Il saccheggio del dispensario e della cappella

“Il 14 febbraio, nella prigione di Bukavu c’erano 2.299 persone — spiega —. I primi ad evadere, verso le 16, sono stati i minori (62). Alle 17, le autorità, temendo il pericolo di stupri, come era avvenuto nel carcere di Goma alcune settimane prima, hanno ritenuto opportuno rilasciare le donne (75, con due bambini piccoli). Alle 22, visto che i soldati di guardia erano andati via anche loro, i restanti prigionieri si sono riversati in massa nella città. Non hanno portato via niente ma, purtroppo, il deposito di viveri è stato scoperto da alcuni habitué del carcere e, il 16 febbraio, è cominciato il saccheggio da parte della popolazione. Verso le 11 del mattino, seduto sul balcone, ho visto passare davanti ai miei occhi il cibo riposto nel dispensario e gli oggetti sacri della cappella. Un giovane ha portato via l’ostensorio, che un cristiano ha comprato per 7.000 fc (3 euro circa, ndr)”. Padre Adrien ricorda anche che “qualcuno ha appiccato un incendio, con conseguenze incalcolabili sulla struttura. I giovani del quartiere — afferma — sono intervenuti per spegnere il fuoco e, durante l’operazione, si sono imbattuti in alcuni ragazzi che avevano preso gli oggetti liturgici. Li hanno riportati fuori, con l’obiettivo di andare a salvare il resto delle cose rubate. Sono rimasto molto colpito dalla loro determinazione. È intervenuto anche il direttore del carcere che, con l’autista del camion, si è messo pure lui alla ricerca. Tutta la comunità, le suore e i sacerdoti, sono andati in soccorso dei giovani che combattevano con i saccheggiatori. Nel complesso, l’80 per cento del materiale della liturgia è stato recuperato e conservato presso la comunità: libri, alcuni camici dei chierichetti e dei coristi, le casule, ma, purtroppo, non le vesti dei sacerdoti, i calici e le pissidi. Quando abbiamo cominciato a fare l’inventario delle cose rimaste, nel deposito degli alimenti ho trovato alcuni sacchi di farina, difficili da trasportare perché pesano più di 100 kg ognuno. Ho chiesto il permesso di consegnarli al servizio sociale dell’ospedale generale. La farmacia era in fiamme. Abbiamo spento il fuoco e poi raccolto qualche medicina sparsa qua e là”.
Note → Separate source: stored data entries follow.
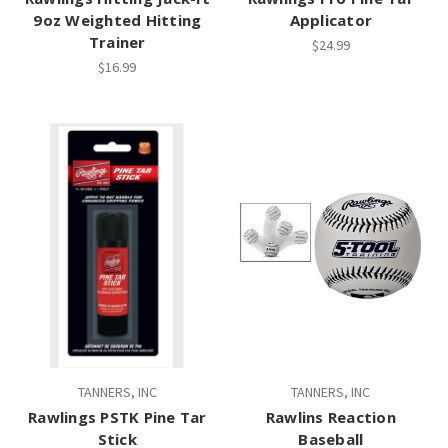
9oz Weighted Hitting
Applicator
Trainer
$24.99
$16.99
TANNERS, INC
TANNERS, INC
Rawlings PSTK Pine Tar
Rawlins Reaction
Stick
Baseball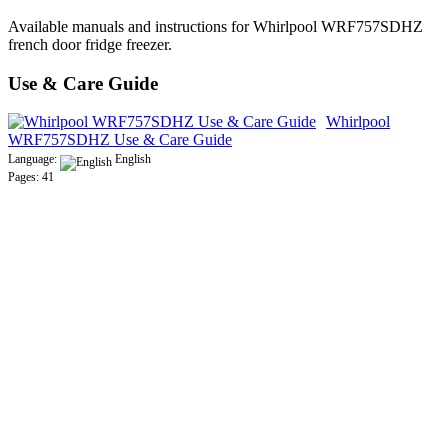
Available manuals and instructions for Whirlpool WRF757SDHZ
french door fridge freezer.
Use & Care Guide
Whirlpool
WRF757SDHZ Use & Care Guide
Language:
English
Pages: 41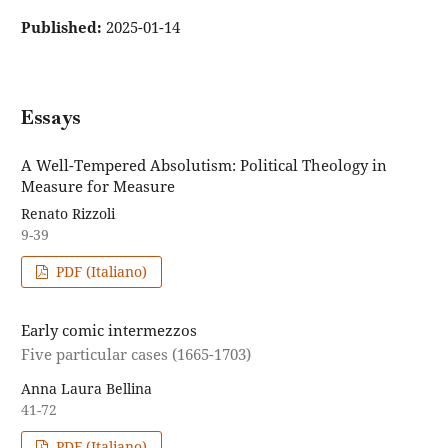
Published:
2025-01-14
Essays
A Well-Tempered Absolutism: Political Theology in
Measure for Measure
Renato Rizzoli
9-39
PDF (Italiano)
Early comic intermezzos
Five particular cases (1665-1703)
Anna Laura Bellina
41-72
PDF (Italiano)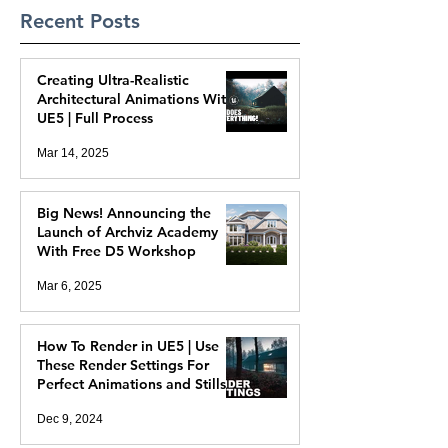
Recent Posts
Creating Ultra-Realistic
Architectural Animations With
UE5 | Full Process
Mar 14, 2025
Big News! Announcing the
Launch of Archviz Academy
With Free D5 Workshop
Mar 6, 2025
How To Render in UE5 | Use
These Render Settings For
Perfect Animations and Stills
Dec 9, 2024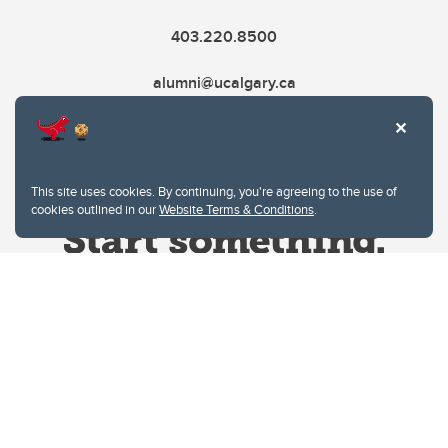
403.220.8500
alumni@ucalgary.ca
This site uses cookies. By continuing, you're agreeing to the use of
cookies outlined in our
Website Terms & Conditions
.
Website Terms & Conditions
Privacy Policy
Website feedback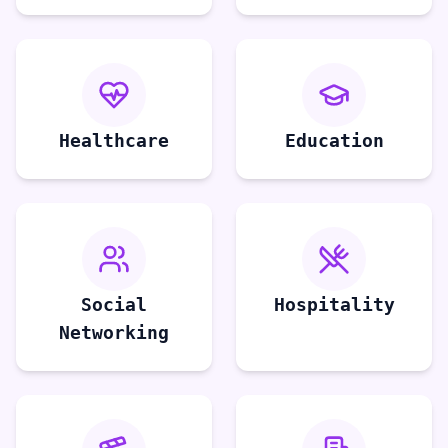
Healthcare
Education
Social
Hospitality
Networking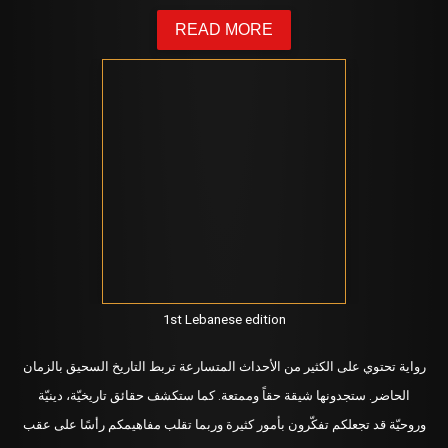
READ MORE
1st Lebanese edition
رواية تحتوي على الكثير من الأحداث المتسارعة تربط التاريخ السحيق بالزمان
ستجدونها شيقة حقاً وممتعة. كما ستكشف حقائق تاريخيّة، دينيّة
الحاضر.
وروحيّة قد تجعلكم تفكّرون بأمور كثيرة وربما تقلب مفاهيمكم رأسًا على عقب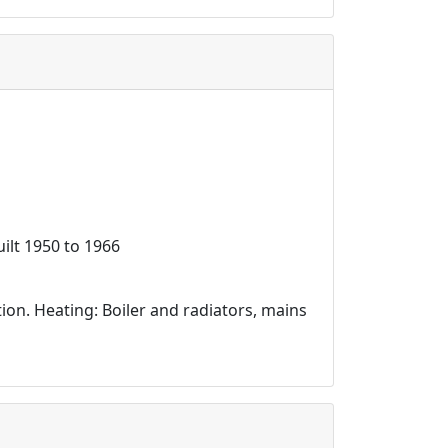
ilt 1950 to 1966
ation. Heating: Boiler and radiators, mains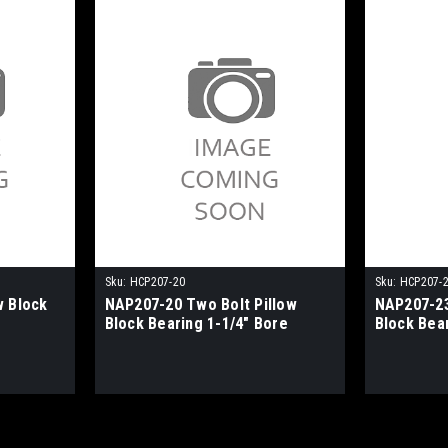
Sku:
HCP207-20
Sku:
HCP207-
w Block
NAP207-20 Two Bolt Pillow
NAP207-23
Block Bearing 1-1/4" Bore
Block Bea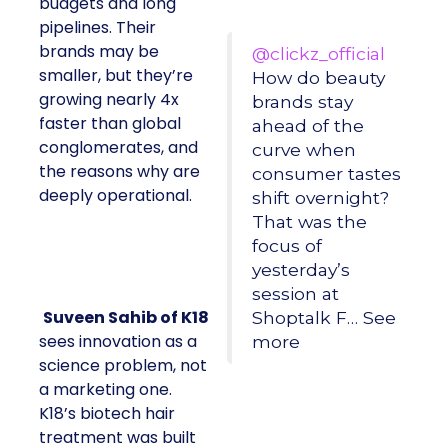
budgets and long
pipelines. Their
brands may be
@clickz_official
smaller, but they’re
How do beauty
growing nearly 4x
brands stay
faster than global
ahead of the
conglomerates, and
curve when
the reasons why are
consumer tastes
deeply operational.
shift overnight?
That was the
focus of
yesterday’s
session at
Suveen Sahib of K18
Shoptalk F… See
sees innovation as a
more
science problem, not
a marketing one.
K18’s biotech hair
treatment was built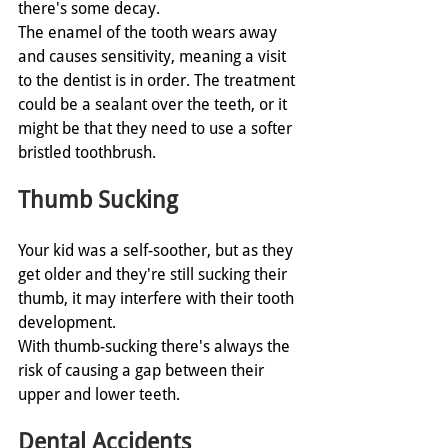
there's some decay. 
The enamel of the tooth wears away 
and causes sensitivity, meaning a visit 
to the dentist is in order. The treatment 
could be a sealant over the teeth, or it 
might be that they need to use a softer 
bristled toothbrush. 
Thumb Sucking
Your kid was a self-soother, but as they 
get older and they're still sucking their 
thumb, it may interfere with their tooth 
development.
With thumb-sucking there's always the 
risk of causing a gap between their 
upper and lower teeth. 
Dental Accidents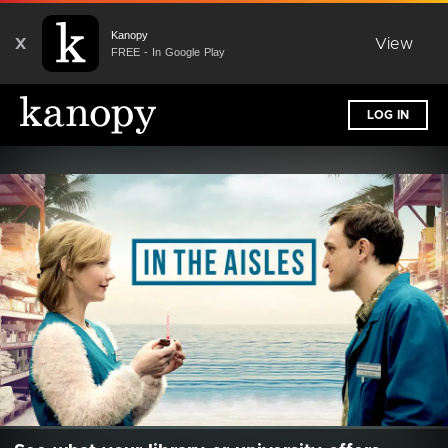
Kanopy
X
View
FREE - In Google Play
LOG IN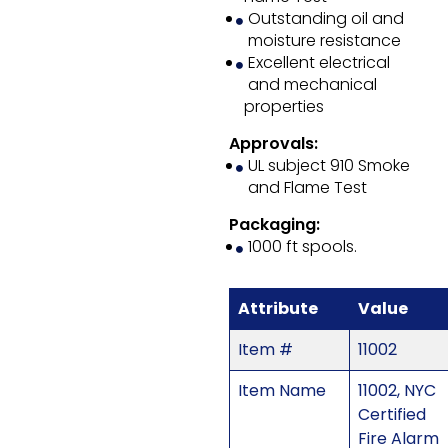
Outstanding oil and
moisture resistance
Excellent electrical
and mechanical
properties
Approvals:
UL subject 910 Smoke
and Flame Test
Packaging:
1000 ft spools.
Attribute
Value
Item #
11002
Item Name
11002, NYC
Certified
Fire Alarm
“Alla criminalità ora i cittadini rispondono con la vendetta”

Complessivamente, prosegue il cappellano, “con i giovani del quartiere, abbiamo spento quattro incendi. Durante il sopralluogo — racconta — abbiamo trovato tre ragazzini che si erano nascosti perché non sapevano dove andare. Erano rimaste anche sette persone molto malate, impossibilitate a fuggire. Grazie a Dio, siamo riusciti a portarle all’ospedale generale. È quella parte degli ospiti di cui abbiamo il dovere di prenderci cura appena possibile. Attualmente, stiamo risanando l’istituto, per evitare la diffusione di malattie nel quartiere, soprattutto del colera”. Per quanto riguarda gli ex prigionieri, padre Adrien afferma che “alcuni si sono riuniti con le loro famiglie”, mentre “altri non sanno dove andare e molti si nascondono, soprattutto militari e poliziotti”. “In città c’è molta criminalità”, racconta: “Circolano molte armi da fuoco, abbandonate dal personale dell’esercito congolese in fuga”. Si spara ovunque. “E siccome non c’è più la prigione, quando un bandito viene preso, i cittadini lo bruciano vivo. Stiamo attraversando un calvario”.